Data analysts don’t count sheep at night. We look for a nice, bell-shaped curve in their arc as they leap over the fence. That’s normal distribution, and it’s a starting point to understanding one of the most important concepts in statistical analysis: the central limit theorem.
Normal data? Nonnormal data? Look for a Pattern in the Distribution
Normal distribution of data follows a bell-shaped, symmetric pattern. Most observations are close to the average, and there are fewer and fewer observations going further from the average. It shows us that there is some method to the madness of the raw data.
If you liked thinking about those jumping sheep, artist Shuyi Chiou put together an even more imaginative example involving rabbits and the wingspan of dragons. It’s a great primer on several concepts that build off one another – sample size, distribution and the central limit theorem:
From rabbit size to rolling dice, the data from many scenarios follow a normal distribution. However, many things we would like to measure don’t follow this pattern. They are said to have a nonnormal distribution.
However for both normal AND nonnormal data, if we repeatedly take independent random samples of size n from a population, then when n is large, the distribution of the sample means will approach a normal distribution.
How Large a Sample Size is Large Enough?
Well, it depends. The closer the population distribution already is to a normal distribution, the fewer samples you need to take to demonstrate the theorem. Generally speaking, a sample size of 30 or more is considered to be large enough for the central limit theorem to take effect. Populations that are heavily skewed or have several modes may require larger sample sizes, though.
Related: How Much Data Do You Really Need?
Example 1: Rolling a Die Shows Normal Distribution
Say you have a 6-sided die. The probability of rolling any of the numbers is 1/6. You have just as much probability of rolling any one number as you have of rolling the other five.
In Minitab Statistical Software you can take advantage of the random data generator to simulate 500 different outcomes for your first roll of the die. Click Calc > Random Data > Integer… and have it generate 500 rows where the minimum value is 1 and the maximum value is 6.
A histogram can be used to visualize those 500 “first rolls.” In this scenario, the sample size is 1. And because the odds of rolling each number are equal, the distribution is relatively flat. See how the blue bars in the graph below compare to the red curve representing normal distribution? It’s not normal.
Now, let’s take more samples and see what happens to the histogram of the averages of those samples. This time we will simulate rolling the die twice and repeating this process 500 times. Now the sample size is 2. We use Calc > Row Statistics… to compute the average of each pair. See below.
Here each row represents that sample of size 2 and its mean. When the sample size is large enough, this is going to follow a normal distribution. Let’s create a histogram of the means to get an idea.
It’s starting to look more normal.
Now, let’s roll the die 5, 10, 20 and 30 times.
The histograms for each set of means show that as the sample size increases, the distribution of sample means comes closer to normal.
Related: Identifying the Distribution of Your Data
Example 2: Exponential Distribution
The exponential distribution models the time between events.
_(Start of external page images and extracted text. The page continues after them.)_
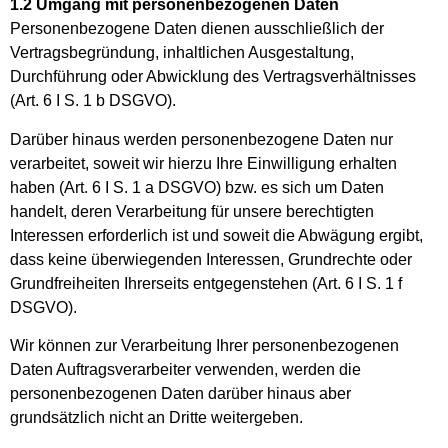
1.2 Umgang mit personenbezogenen Daten
Personenbezogene Daten dienen ausschließlich der
Vertragsbegründung, inhaltlichen Ausgestaltung,
Durchführung oder Abwicklung des Vertragsverhältnisses
(Art. 6 I S. 1 b DSGVO).
Darüber hinaus werden personenbezogene Daten nur
verarbeitet, soweit wir hierzu Ihre Einwilligung erhalten
haben (Art. 6 I S. 1 a DSGVO) bzw. es sich um Daten
handelt, deren Verarbeitung für unsere berechtigten
Interessen erforderlich ist und soweit die Abwägung ergibt,
dass keine überwiegenden Interessen, Grundrechte oder
Grundfreiheiten Ihrerseits entgegenstehen (Art. 6 I S. 1 f
DSGVO).
Wir können zur Verarbeitung Ihrer personenbezogenen
Daten Auftragsverarbeiter verwenden, werden die
personenbezogenen Daten darüber hinaus aber
grundsätzlich nicht an Dritte weitergeben.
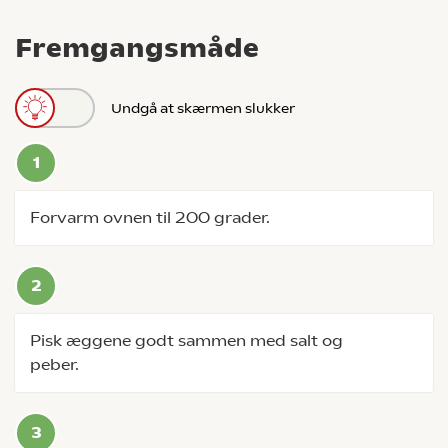
Fremgangsmåde
Undgå at skærmen slukker
Forvarm ovnen til 200 grader.
Pisk æggene godt sammen med salt og
peber.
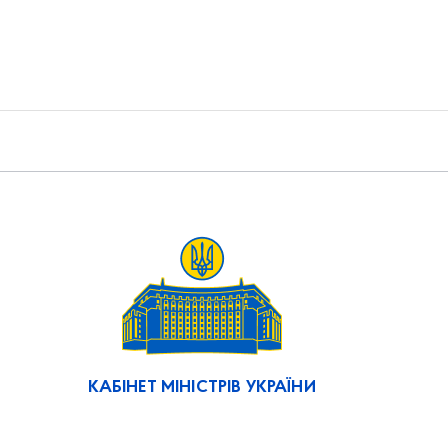
КАБІНЕТ МІНІСТРІВ УКРАЇНИ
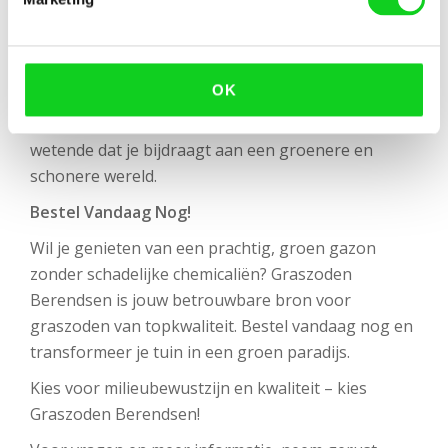
productieproces te verwijderen.
Onze milieubewuste benadering betekent niet
alleen gezonder gras voor jouw tuin, maar ook een
OK
positieve impact op de natuurlijke omgeving. Je
kunt met een gerust hart onze graszoden kopen,
wetende dat je bijdraagt aan een groenere en
schonere wereld.
Bestel Vandaag Nog!
Wil je genieten van een prachtig, groen gazon
zonder schadelijke chemicaliën? Graszoden
Berendsen is jouw betrouwbare bron voor
graszoden van topkwaliteit. Bestel vandaag nog en
transformeer je tuin in een groen paradijs.
Kies voor milieubewustzijn en kwaliteit – kies
Graszoden Berendsen!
It is a good model for the phase of a product or item's life when it is just as likely to fail at any time, regardless of whether it is brand new, a year old, or several years old (in other words, the phase before it begins to age and wear out during its expected application).
Related: How a Poor Memory Helps to Model Failure Data
Here’s an example of a probability density curve for the estimated time to failure of a transistor.
Clearly, this is not a normal distribution. But what happens when you generate exponential data using a sample size of 5, calculate the means, and then create a histogram of the means? How about sample size 10, 20 and 30?
Just like with rolling the die, the distribution of means more closely resembles the normal distribution as the sample size increases.
Although it might not be frequently discussed by name outside of statistical circles, the Central Limit Theorem is an important concept. With demonstrations from dice to dragons to failure rates, you can see how as the sample size increases the distribution curve will get closer to normal.